▸ **EXCERPTED PASSAGE**:
Gauss’ Law of Electrostatics

Here we use the discretize package to solve for the electric potential (\(\phi\)) and electric fields (\(\mathbf{e}\)) in 2D that result from a static charge distribution. Starting with Gauss’ law and Faraday’s law:

\[ \begin{align}\begin{aligned}&\nabla \cdot \mathbf{E} = \frac{\rho}{\epsilon_0}\\&\nabla \times \mathbf{E} = \mathbf{0} \;\;\; \Rightarrow \;\;\; \mathbf{E} = -\nabla \phi\\&\textrm{s.t.} \;\;\; \phi \Big |_{\partial \Omega} = 0\end{aligned}\end{align} \]

where \(\sigma\) is the charge density and \(\epsilon_0\) is the permittivity of free space. We will consider the case where there is both a positive and a negative charge of equal magnitude within our domain. Thus:

\[\rho = \rho_0 \big [ \delta ( \mathbf{r_+}) - \delta (\mathbf{r_-} ) \big ]\]

To solve this problem numerically, we use the weak formulation; that is, we take the inner product of each equation with an appropriate test function. Where \(\psi\) is a scalar test function and \(\mathbf{f}\) is a vector test function:

\[ \begin{align}\begin{aligned}\int_\Omega \psi (\nabla \cdot \mathbf{E}) dV = \frac{1}{\epsilon_0} \int_\Omega \psi \rho dV\\\int_\Omega \mathbf{f \cdot E} \, dV = - \int_\Omega \mathbf{f} \cdot (\nabla \phi ) dV\end{aligned}\end{align} \]

In the case of Gauss’ law, we have a volume integral containing the Dirac delta function, thus:

\[\int_\Omega \psi (\nabla \cdot \mathbf{E}) dV = \frac{1}{\epsilon_0} \psi \, q\]

where \(q\) represents an integrated charge density. By applying the finite volume approach to this expression we obtain:

\[\mathbf{\psi^T M_c D e} = \frac{1}{\epsilon_0} \mathbf{\psi^T q}\]

where \(\mathbf{q}\) denotes the total enclosed charge for each cell. Thus \(\mathbf{q_i}=\rho_0\) for the cell containing the positive charge and \(\mathbf{q_i}=-\rho_0\) for the cell containing the negative charge. It is zero for every other cell.

▸ **WHAT TO WORK ON**:
**1)** Using the Gauss' law passage, answer each question briefly.
(a) Which package is used to solve for the electric potential and electric fields?
(b) What approach is applied to the weak-form expression of Gauss' law to obtain the matrix equation?
(c) What value does the total enclosed charge take for a cell containing neither charge?
**2)** Write the next part of the Gauss' law passage, picking up right after its final sentence.
None of the sheet music notation entries are needed here.

Collected data entries
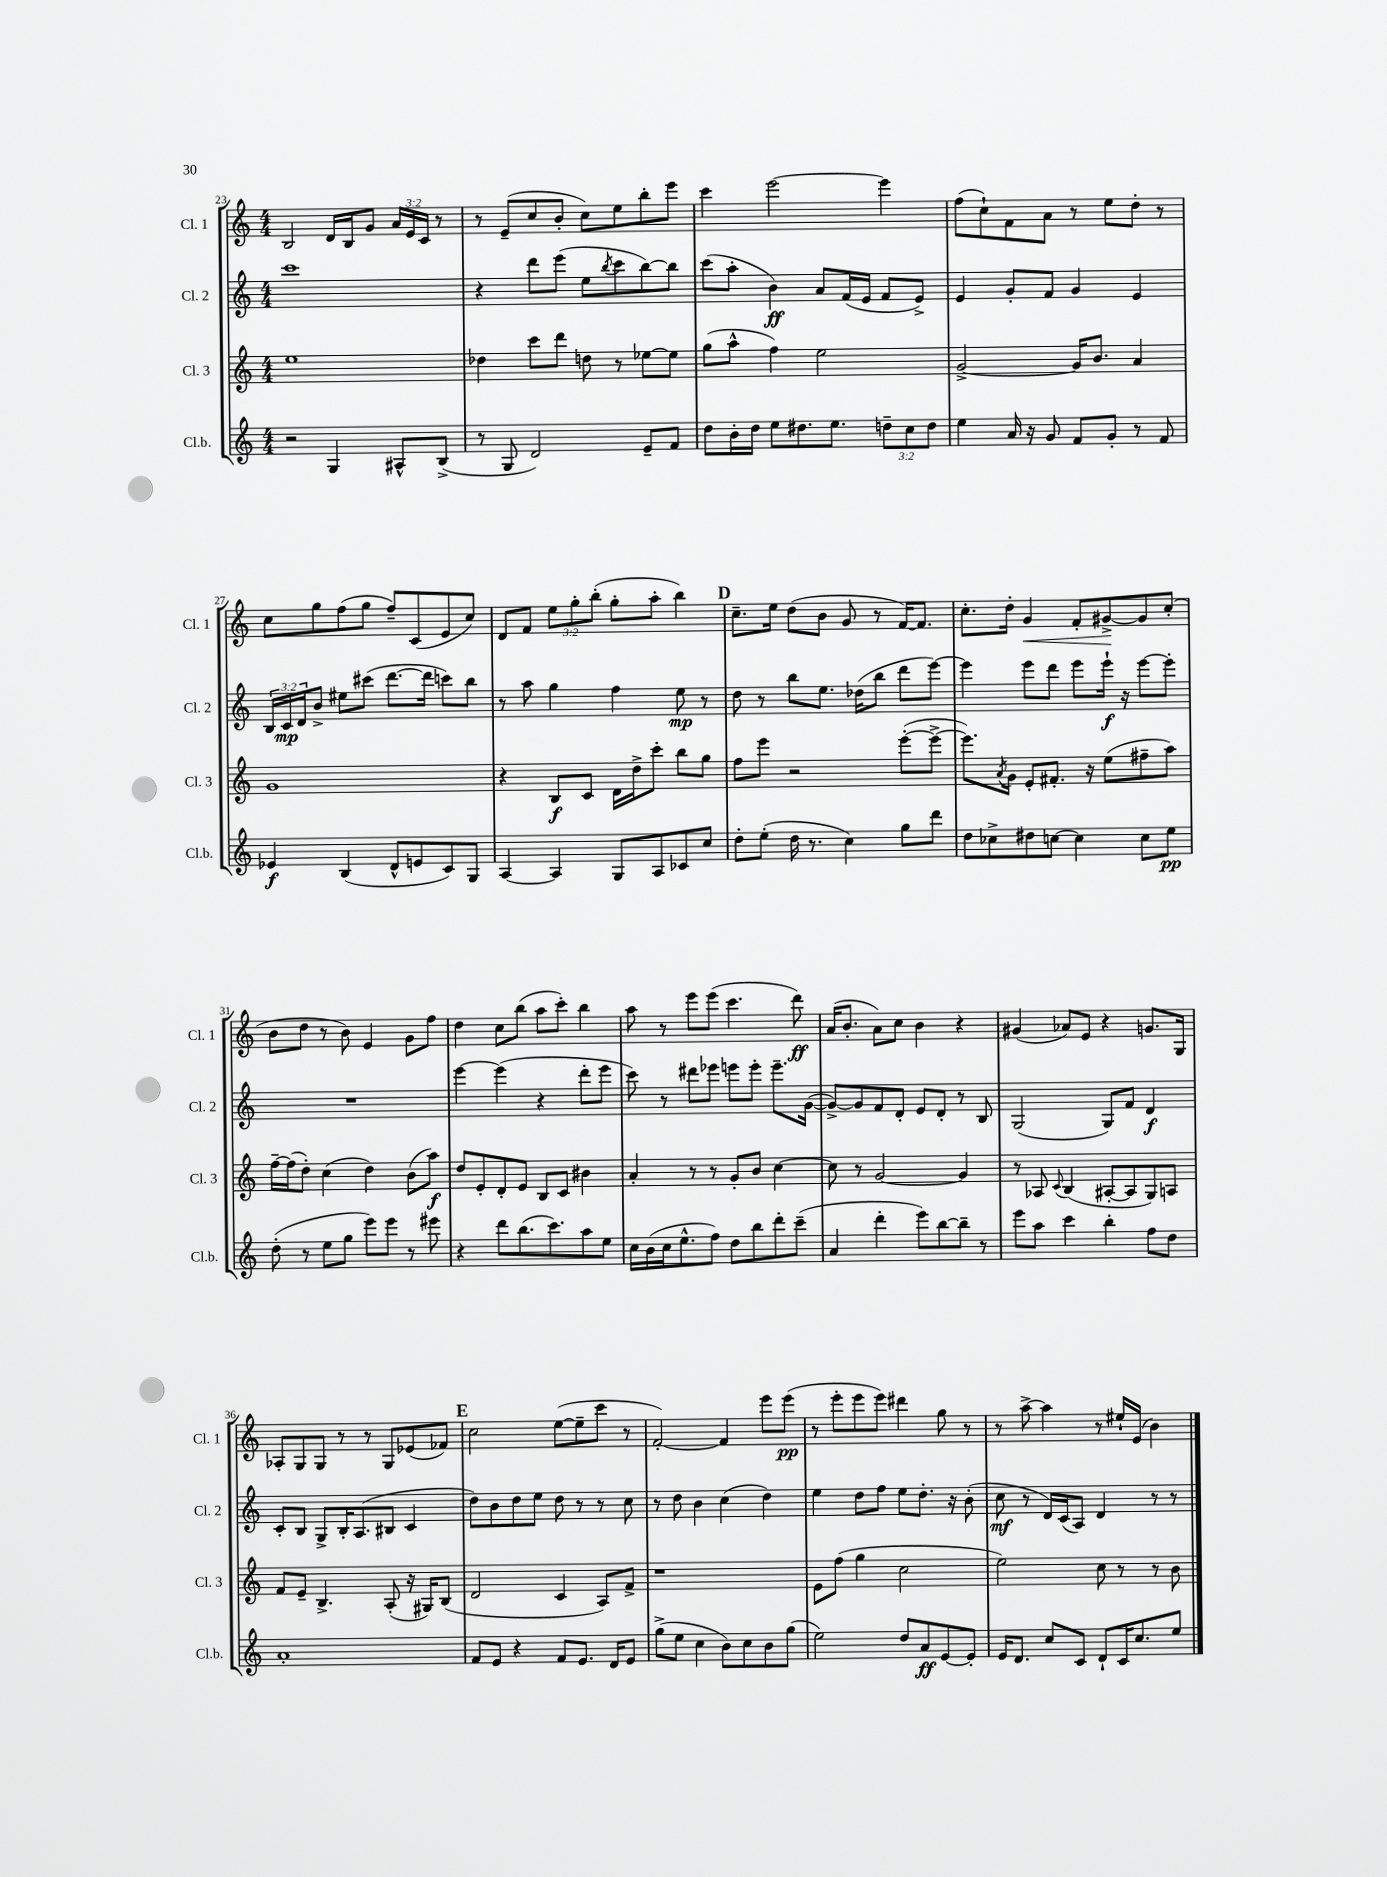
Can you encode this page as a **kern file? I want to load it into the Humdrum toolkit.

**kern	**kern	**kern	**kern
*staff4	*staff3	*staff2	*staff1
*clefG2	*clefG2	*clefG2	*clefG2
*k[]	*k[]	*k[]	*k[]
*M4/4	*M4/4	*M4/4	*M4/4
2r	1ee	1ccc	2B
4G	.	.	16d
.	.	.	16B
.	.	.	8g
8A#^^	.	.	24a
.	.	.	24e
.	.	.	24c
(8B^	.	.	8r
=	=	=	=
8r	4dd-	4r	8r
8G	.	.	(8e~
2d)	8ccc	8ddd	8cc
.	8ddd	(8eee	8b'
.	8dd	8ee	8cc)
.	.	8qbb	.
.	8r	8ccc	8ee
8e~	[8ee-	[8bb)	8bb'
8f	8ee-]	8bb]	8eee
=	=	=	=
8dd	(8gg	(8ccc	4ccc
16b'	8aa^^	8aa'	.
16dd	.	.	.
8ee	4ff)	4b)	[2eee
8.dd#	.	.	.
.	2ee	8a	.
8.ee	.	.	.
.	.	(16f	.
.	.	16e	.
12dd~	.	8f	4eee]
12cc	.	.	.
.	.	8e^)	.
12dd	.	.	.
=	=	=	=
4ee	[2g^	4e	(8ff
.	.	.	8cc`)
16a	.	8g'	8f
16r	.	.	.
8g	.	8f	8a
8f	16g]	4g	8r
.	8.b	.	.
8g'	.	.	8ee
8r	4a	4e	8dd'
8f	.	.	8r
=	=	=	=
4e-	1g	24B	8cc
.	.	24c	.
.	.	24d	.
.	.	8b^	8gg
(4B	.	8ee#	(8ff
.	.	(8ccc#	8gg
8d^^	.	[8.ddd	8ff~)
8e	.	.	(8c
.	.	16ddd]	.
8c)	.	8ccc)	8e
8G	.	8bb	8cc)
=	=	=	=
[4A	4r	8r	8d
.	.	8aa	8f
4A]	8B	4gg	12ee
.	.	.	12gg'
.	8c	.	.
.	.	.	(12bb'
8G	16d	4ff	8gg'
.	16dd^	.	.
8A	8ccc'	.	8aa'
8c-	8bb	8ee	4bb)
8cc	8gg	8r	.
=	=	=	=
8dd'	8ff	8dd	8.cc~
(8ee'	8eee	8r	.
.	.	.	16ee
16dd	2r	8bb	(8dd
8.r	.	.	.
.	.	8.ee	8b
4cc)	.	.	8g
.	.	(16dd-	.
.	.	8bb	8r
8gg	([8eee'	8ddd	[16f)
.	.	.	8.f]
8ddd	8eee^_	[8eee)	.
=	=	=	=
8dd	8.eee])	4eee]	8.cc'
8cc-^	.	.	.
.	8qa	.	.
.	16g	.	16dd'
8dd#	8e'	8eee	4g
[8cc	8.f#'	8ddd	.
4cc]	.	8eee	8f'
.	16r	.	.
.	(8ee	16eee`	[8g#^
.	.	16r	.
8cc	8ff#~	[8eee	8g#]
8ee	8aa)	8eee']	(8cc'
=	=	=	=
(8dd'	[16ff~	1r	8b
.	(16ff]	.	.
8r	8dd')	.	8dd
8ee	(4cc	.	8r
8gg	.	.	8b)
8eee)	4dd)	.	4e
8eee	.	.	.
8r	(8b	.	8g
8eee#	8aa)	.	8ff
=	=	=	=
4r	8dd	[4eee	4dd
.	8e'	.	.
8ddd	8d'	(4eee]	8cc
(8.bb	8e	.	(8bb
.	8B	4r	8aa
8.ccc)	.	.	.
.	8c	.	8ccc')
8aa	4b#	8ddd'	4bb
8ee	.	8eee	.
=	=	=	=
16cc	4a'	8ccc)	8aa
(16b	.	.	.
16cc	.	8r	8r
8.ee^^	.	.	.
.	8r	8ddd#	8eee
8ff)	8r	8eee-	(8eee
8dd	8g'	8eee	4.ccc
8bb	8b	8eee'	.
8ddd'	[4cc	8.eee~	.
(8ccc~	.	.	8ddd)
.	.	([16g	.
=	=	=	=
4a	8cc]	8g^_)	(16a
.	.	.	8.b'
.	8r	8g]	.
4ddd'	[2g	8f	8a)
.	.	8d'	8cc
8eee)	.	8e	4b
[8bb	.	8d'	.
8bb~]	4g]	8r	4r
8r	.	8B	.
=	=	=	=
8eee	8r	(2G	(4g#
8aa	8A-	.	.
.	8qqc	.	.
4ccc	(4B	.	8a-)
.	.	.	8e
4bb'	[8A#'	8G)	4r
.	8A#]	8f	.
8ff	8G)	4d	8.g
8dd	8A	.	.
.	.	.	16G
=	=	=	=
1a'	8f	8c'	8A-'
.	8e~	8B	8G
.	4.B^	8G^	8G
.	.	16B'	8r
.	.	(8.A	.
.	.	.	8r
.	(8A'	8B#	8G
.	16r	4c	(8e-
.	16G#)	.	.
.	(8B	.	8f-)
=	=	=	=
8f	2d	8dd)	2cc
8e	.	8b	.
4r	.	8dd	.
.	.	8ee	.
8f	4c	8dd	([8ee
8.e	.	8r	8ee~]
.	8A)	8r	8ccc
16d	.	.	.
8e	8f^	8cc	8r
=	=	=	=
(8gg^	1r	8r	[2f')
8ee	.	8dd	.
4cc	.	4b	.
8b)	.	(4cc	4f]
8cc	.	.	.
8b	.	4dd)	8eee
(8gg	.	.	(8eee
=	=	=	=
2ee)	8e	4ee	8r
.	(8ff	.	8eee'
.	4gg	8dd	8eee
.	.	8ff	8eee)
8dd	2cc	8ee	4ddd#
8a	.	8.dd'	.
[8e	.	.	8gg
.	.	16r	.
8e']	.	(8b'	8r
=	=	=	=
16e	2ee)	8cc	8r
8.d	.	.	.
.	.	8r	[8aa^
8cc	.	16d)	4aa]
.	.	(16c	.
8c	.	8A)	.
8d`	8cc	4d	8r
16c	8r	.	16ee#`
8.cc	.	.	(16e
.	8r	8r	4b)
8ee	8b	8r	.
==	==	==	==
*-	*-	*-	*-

▸ **FINAL ANSWERS**:
**1)**
(a) The discretize package.
(b) The finite volume approach.
(c) Zero.

**2)**
\(\mathbf{\psi}\) and \(\mathbf{q}\) live at cell centers and \(\mathbf{e}\) lives on cell faces. \(\mathbf{D}\) is the discrete divergence operator. \(\mathbf{M_c}\) is an inner product matrix for cell centered quantities.

For the second weak form equation, we make use of the divergence theorem as follows:

\[ \begin{align}\begin{aligned}\int_\Omega \mathbf{f \cdot E} \, dV &= - \int_\Omega \mathbf{f} \cdot (\nabla \phi ) dV\\& = - \frac{1}{\epsilon_0} \int_\Omega \nabla \cdot (\mathbf{f} \phi ) dV + \frac{1}{\epsilon_0} \int_\Omega ( \nabla \cdot \mathbf{f} ) \phi \, dV\\& = - \frac{1}{\epsilon_0} \int_{\partial \Omega} \mathbf{n} \cdot (\mathbf{f} \phi ) da + \frac{1}{\epsilon_0} \int_\Omega ( \nabla \cdot \mathbf{f} ) \phi \, dV\\& = 0 + \frac{1}{\epsilon_0} \int_\Omega ( \nabla \cdot \mathbf{f} ) \phi \, dV\end{aligned}\end{align} \]

where the surface integral is zero due to the boundary conditions we imposed. Evaluating this expression according to the finite volume approach we obtain:

\[\mathbf{f^T M_f e} = \mathbf{f^T D^T M_c \phi}\]

where \(\mathbf{f}\) lives on cell faces and \(\mathbf{M_f}\) is the inner product matrix for quantities that live on cell faces. By canceling terms and combining the set of discrete equations we obtain:

\[\big [ \mathbf{M_c D M_f^{-1} D^T M_c} \big ] \mathbf{\phi} = \frac{1}{\epsilon_0} \mathbf{q}\]

from which we can solve for \(\mathbf{\phi}\). The electric field can be obtained by computing:

\[\mathbf{e} = \mathbf{M_f^{-1} D^T M_c \phi}\]

Import Packages

Here we import the packages required for this tutorial.

from discretize import TensorMesh
from pymatsolver import SolverLU
import matplotlib.pyplot as plt
import numpy as np
from discretize.utils import sdiag

Solving the Problem

# Create a tensor mesh
h = np.ones(75)
mesh = TensorMesh([h, h], 'CC')

# Create system
DIV = mesh.faceDiv  # Faces to cell centers divergence
Mf_inv = mesh.getFaceInnerProduct(invMat=True)
Mc = sdiag(mesh.vol)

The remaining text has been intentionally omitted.